Trotzdem ist in Wurzen vieles beim Alten geblieben. Aus Sicht der Kommunen gibt es nach wie vor kein Naziproblem. »Rechtsextremistische Tendenzen« äußern sich im Muldentalkreis »vereinzelt in rechten Aktionen«, sagt Landrat Gerhard Gey. »Das betrifft aber vor allem abgrenzbare Gruppierungen. Ansonsten gibt es wie in jeder funktionierenden Demokratie verschiedene Meinungen, die nebeneinander stehen.« So hörte er sich im April in einem Gespräch mit Mitgliedern der »Volkstreuen Jugend« und NPD-Funktionären deren Meinung über die Jugendarbeit an. Außerdem verteilt der Kreis die Mittel aus dem Bundesprogramm gegen Rechtsextremismus nicht an Initiativen wie das NDK, sondern beispielsweise lieber an das Rote Kreuz in Wurzen, das sich um »Kinder aus sozial benachteiligten Bereichen« kümmern wird. Die Arbeit des NDK hält Landrat Gey zwar für »sehr wichtig«, betont aber, sie erreiche »nicht diejenigen Jugendlichen, die für rechtsextremes Gedankengut offen sind, also gefährdet sind«. Eine Zwischenfinanzierung von 15 000 Euro für das in seiner Existenz bedrohte NDK gab es vom Landratsamt nur nach massivem Druck von außen.

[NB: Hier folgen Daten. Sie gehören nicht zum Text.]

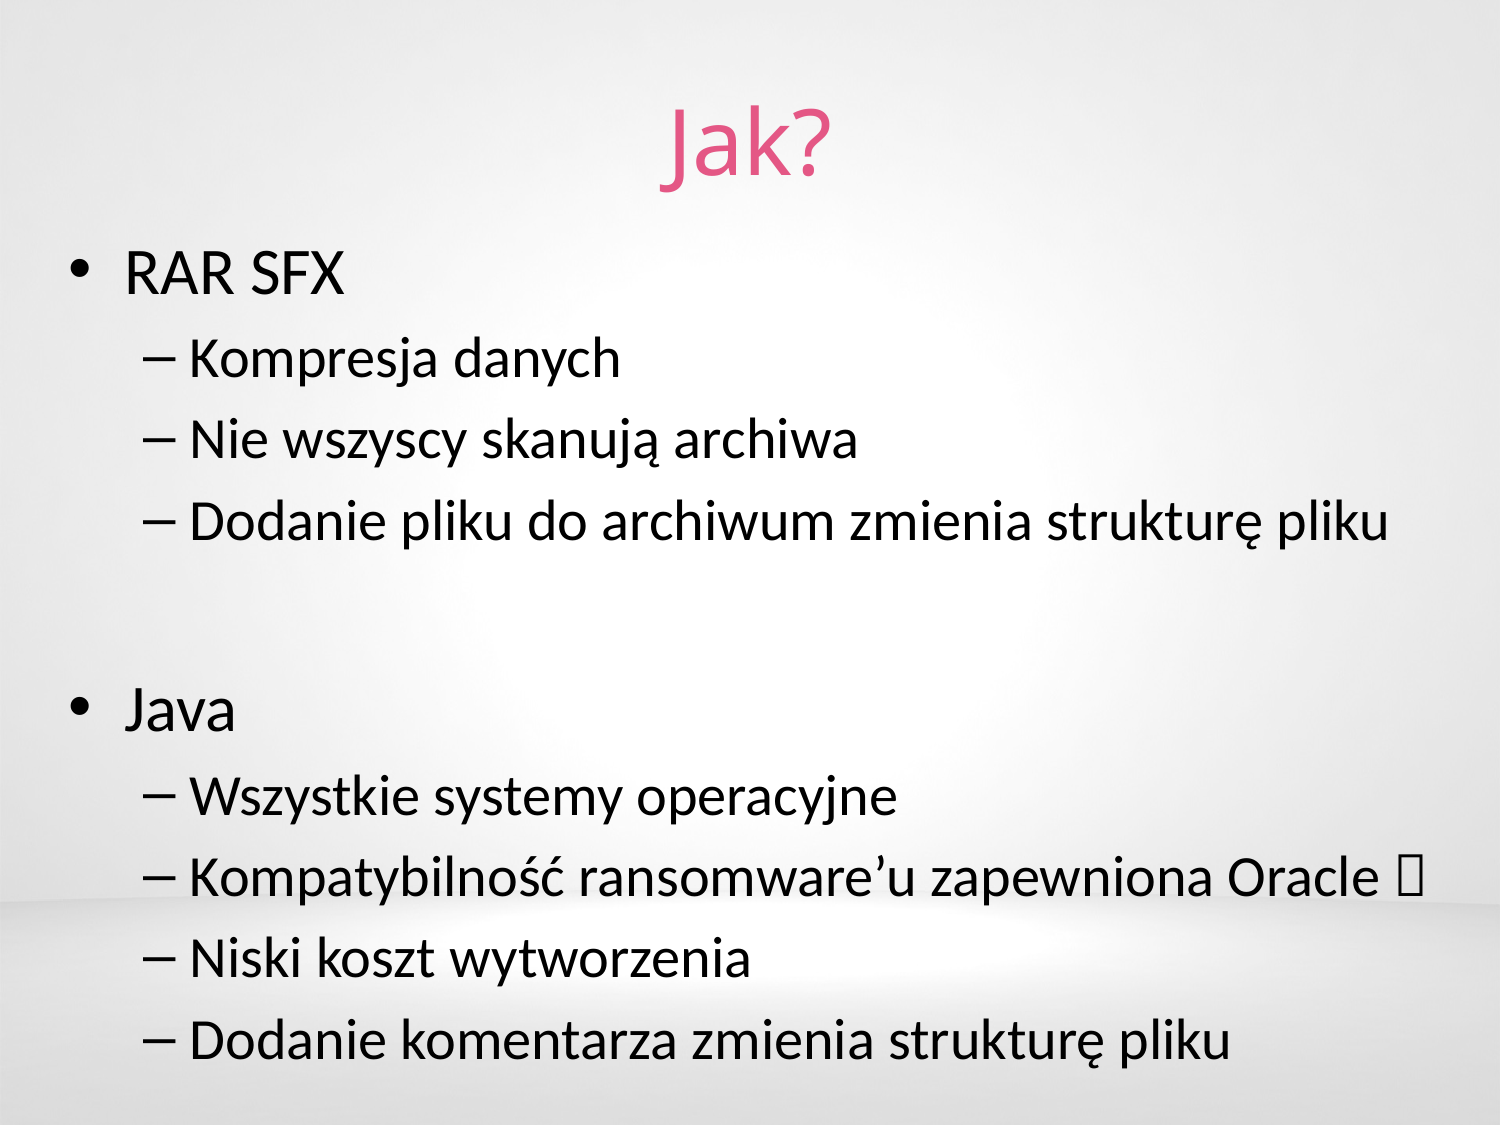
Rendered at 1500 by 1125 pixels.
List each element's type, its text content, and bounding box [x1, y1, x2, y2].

list RAR SFX Kompresja danych Nie wszyscy skanują archiwa Dodanie pliku do archiwum zmienia strukturę pliku Java Wszystkie systemy operacyjne Kompatybilność ransomware’u zapewniona Oracle  Niski koszt wytworzenia Dodanie komentarza zmienia strukturę pliku [53, 219, 1471, 1125]
picture [0, 0, 1500, 1125]
title Jak? [75, 45, 1425, 219]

Elf Jahre nach der bundesweiten Antifa-Demonstration in Wurzen und zehn Tage nach den Übergriffen des rassistischen Mobs von Mügeln ist klar: Der Muldentalkreis ist keine Besonderheit, sondern Vorreiter und besonders bekanntes Modell für die deutsche Provinz, wo der Lack der Zivilisation recht dünn ist. Trotzdem wäre es falsch, die Bemühungen der vergangenen Jahre als vergeblich anzusehen. Kerstin Köditz liegt wohl richtig, wenn sie meint, dass alle Beteiligten immerhin Schlimmeres verhindert hätten. Auch nach Einschätzung von Antifas sind all die frustrierenden Interventionen in Regionen, die man manchmal gern einfach nur einzäunen und vergessen würde, nicht umsonst. Klara Naumann von der Leipziger Antifagruppe LeA meint: »Ohne die antifaschistische Provokation hätte es weder das große öffentliche Interesse noch die Möglichkeit gegeben, zivilgesellschaftliche Initiativen in Wurzen und im Umland aufzubauen.« Auch die Antifa in den Großstädten, meint Naumann, sei verpflichtet, auf dem flachen Land zu intervenieren, sofern es an Ort und Stelle jemanden gibt, der unterstützt werden kann.